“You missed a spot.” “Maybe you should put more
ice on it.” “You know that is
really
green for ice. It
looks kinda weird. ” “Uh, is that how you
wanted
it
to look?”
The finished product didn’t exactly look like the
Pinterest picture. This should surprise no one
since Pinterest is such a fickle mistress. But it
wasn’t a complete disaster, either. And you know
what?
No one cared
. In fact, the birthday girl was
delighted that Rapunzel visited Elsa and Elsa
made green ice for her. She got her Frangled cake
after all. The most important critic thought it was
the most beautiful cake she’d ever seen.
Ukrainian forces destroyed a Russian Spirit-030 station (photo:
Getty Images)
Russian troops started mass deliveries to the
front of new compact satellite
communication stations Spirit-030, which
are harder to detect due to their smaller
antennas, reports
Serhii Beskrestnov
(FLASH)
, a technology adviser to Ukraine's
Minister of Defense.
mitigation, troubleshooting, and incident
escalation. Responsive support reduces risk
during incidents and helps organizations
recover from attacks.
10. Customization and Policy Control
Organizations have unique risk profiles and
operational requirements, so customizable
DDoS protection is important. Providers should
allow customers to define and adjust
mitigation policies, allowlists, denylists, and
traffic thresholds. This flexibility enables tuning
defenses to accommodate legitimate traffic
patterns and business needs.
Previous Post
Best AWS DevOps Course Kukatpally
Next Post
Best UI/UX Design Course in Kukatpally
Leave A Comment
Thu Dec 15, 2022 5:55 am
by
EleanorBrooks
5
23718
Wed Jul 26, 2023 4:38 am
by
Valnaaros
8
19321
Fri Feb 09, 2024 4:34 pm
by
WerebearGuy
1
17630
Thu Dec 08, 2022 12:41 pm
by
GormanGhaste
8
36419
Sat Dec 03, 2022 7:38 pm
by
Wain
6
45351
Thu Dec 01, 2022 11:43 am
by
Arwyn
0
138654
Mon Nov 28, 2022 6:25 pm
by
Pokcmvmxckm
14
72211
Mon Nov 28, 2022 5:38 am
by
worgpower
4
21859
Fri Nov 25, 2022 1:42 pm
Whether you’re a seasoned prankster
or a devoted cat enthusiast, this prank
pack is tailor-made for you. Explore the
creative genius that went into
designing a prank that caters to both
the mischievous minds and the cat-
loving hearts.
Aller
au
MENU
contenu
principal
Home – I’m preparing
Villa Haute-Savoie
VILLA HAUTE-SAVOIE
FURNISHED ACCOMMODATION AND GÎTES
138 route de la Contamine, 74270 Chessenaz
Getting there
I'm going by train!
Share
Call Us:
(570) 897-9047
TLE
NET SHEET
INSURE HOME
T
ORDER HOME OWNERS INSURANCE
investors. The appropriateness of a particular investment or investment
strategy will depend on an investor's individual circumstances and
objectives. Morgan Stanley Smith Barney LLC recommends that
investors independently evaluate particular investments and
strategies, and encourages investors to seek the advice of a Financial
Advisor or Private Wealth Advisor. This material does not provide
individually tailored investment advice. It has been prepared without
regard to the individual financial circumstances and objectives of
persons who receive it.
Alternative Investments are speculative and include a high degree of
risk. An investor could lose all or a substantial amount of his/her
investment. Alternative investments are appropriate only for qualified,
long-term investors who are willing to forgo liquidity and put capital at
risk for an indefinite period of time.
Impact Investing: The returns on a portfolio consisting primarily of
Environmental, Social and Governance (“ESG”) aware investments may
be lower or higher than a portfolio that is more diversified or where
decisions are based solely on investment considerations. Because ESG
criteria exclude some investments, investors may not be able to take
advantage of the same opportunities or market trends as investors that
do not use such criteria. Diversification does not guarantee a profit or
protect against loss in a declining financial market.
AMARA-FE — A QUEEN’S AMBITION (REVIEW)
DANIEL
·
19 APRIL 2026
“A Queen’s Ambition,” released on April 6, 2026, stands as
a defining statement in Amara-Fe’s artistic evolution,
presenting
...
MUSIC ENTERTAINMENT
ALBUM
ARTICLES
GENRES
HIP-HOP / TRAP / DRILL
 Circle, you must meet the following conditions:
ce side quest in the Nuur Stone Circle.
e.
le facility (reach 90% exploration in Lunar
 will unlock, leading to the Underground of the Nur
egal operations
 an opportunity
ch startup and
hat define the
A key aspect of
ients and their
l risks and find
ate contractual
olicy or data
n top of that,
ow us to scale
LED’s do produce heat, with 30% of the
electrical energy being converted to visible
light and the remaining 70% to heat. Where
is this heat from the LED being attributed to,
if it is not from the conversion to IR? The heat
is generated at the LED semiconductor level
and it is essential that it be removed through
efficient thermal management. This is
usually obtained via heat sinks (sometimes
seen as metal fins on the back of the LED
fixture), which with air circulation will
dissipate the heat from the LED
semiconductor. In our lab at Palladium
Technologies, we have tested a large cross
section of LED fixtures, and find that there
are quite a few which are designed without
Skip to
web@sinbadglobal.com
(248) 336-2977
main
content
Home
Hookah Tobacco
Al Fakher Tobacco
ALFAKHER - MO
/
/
____
What to do: Reproduce the text of every item above verbatim, keeping each line as it appears.

Written solution:
“You missed a spot.” “Maybe you should put more
ice on it.” “You know that is
really
green for ice. It
looks kinda weird. ” “Uh, is that how you
wanted
it
to look?”
The finished product didn’t exactly look like the
Pinterest picture. This should surprise no one
since Pinterest is such a fickle mistress. But it
wasn’t a complete disaster, either. And you know
what?
No one cared
. In fact, the birthday girl was
delighted that Rapunzel visited Elsa and Elsa
made green ice for her. She got her Frangled cake
after all. The most important critic thought it was
the most beautiful cake she’d ever seen.
Ukrainian forces destroyed a Russian Spirit-030 station (photo:
Getty Images)
Russian troops started mass deliveries to the
front of new compact satellite
communication stations Spirit-030, which
are harder to detect due to their smaller
antennas, reports
Serhii Beskrestnov
(FLASH)
, a technology adviser to Ukraine's
Minister of Defense.
mitigation, troubleshooting, and incident
escalation. Responsive support reduces risk
during incidents and helps organizations
recover from attacks.
10. Customization and Policy Control
Organizations have unique risk profiles and
operational requirements, so customizable
DDoS protection is important. Providers should
allow customers to define and adjust
mitigation policies, allowlists, denylists, and
traffic thresholds. This flexibility enables tuning
defenses to accommodate legitimate traffic
patterns and business needs.
Previous Post
Best AWS DevOps Course Kukatpally
Next Post
Best UI/UX Design Course in Kukatpally
Leave A Comment
Thu Dec 15, 2022 5:55 am
by
EleanorBrooks
5
23718
Wed Jul 26, 2023 4:38 am
by
Valnaaros
8
19321
Fri Feb 09, 2024 4:34 pm
by
WerebearGuy
1
17630
Thu Dec 08, 2022 12:41 pm
by
GormanGhaste
8
36419
Sat Dec 03, 2022 7:38 pm
by
Wain
6
45351
Thu Dec 01, 2022 11:43 am
by
Arwyn
0
138654
Mon Nov 28, 2022 6:25 pm
by
Pokcmvmxckm
14
72211
Mon Nov 28, 2022 5:38 am
by
worgpower
4
21859
Fri Nov 25, 2022 1:42 pm
Whether you’re a seasoned prankster
or a devoted cat enthusiast, this prank
pack is tailor-made for you. Explore the
creative genius that went into
designing a prank that caters to both
the mischievous minds and the cat-
loving hearts.
Aller
au
MENU
contenu
principal
Home – I’m preparing
Villa Haute-Savoie
VILLA HAUTE-SAVOIE
FURNISHED ACCOMMODATION AND GÎTES
138 route de la Contamine, 74270 Chessenaz
Getting there
I'm going by train!
Share
Call Us:
(570) 897-9047
TLE
NET SHEET
INSURE HOME
T
ORDER HOME OWNERS INSURANCE
investors. The appropriateness of a particular investment or investment
strategy will depend on an investor's individual circumstances and
objectives. Morgan Stanley Smith Barney LLC recommends that
investors independently evaluate particular investments and
strategies, and encourages investors to seek the advice of a Financial
Advisor or Private Wealth Advisor. This material does not provide
individually tailored investment advice. It has been prepared without
regard to the individual financial circumstances and objectives of
persons who receive it.
Alternative Investments are speculative and include a high degree of
risk. An investor could lose all or a substantial amount of his/her
investment. Alternative investments are appropriate only for qualified,
long-term investors who are willing to forgo liquidity and put capital at
risk for an indefinite period of time.
Impact Investing: The returns on a portfolio consisting primarily of
Environmental, Social and Governance (“ESG”) aware investments may
be lower or higher than a portfolio that is more diversified or where
decisions are based solely on investment considerations. Because ESG
criteria exclude some investments, investors may not be able to take
advantage of the same opportunities or market trends as investors that
do not use such criteria. Diversification does not guarantee a profit or
protect against loss in a declining financial market.
AMARA-FE — A QUEEN’S AMBITION (REVIEW)
DANIEL
·
19 APRIL 2026
“A Queen’s Ambition,” released on April 6, 2026, stands as
a defining statement in Amara-Fe’s artistic evolution,
presenting
...
MUSIC ENTERTAINMENT
ALBUM
ARTICLES
GENRES
HIP-HOP / TRAP / DRILL
 Circle, you must meet the following conditions:
ce side quest in the Nuur Stone Circle.
e.
le facility (reach 90% exploration in Lunar
 will unlock, leading to the Underground of the Nur
egal operations
 an opportunity
ch startup and
hat define the
A key aspect of
ients and their
l risks and find
ate contractual
olicy or data
n top of that,
ow us to scale
LED’s do produce heat, with 30% of the
electrical energy being converted to visible
light and the remaining 70% to heat. Where
is this heat from the LED being attributed to,
if it is not from the conversion to IR? The heat
is generated at the LED semiconductor level
and it is essential that it be removed through
efficient thermal management. This is
usually obtained via heat sinks (sometimes
seen as metal fins on the back of the LED
fixture), which with air circulation will
dissipate the heat from the LED
semiconductor. In our lab at Palladium
Technologies, we have tested a large cross
section of LED fixtures, and find that there
are quite a few which are designed without
Skip to
web@sinbadglobal.com
(248) 336-2977
main
content
Home
Hookah Tobacco
Al Fakher Tobacco
ALFAKHER - MO
/
/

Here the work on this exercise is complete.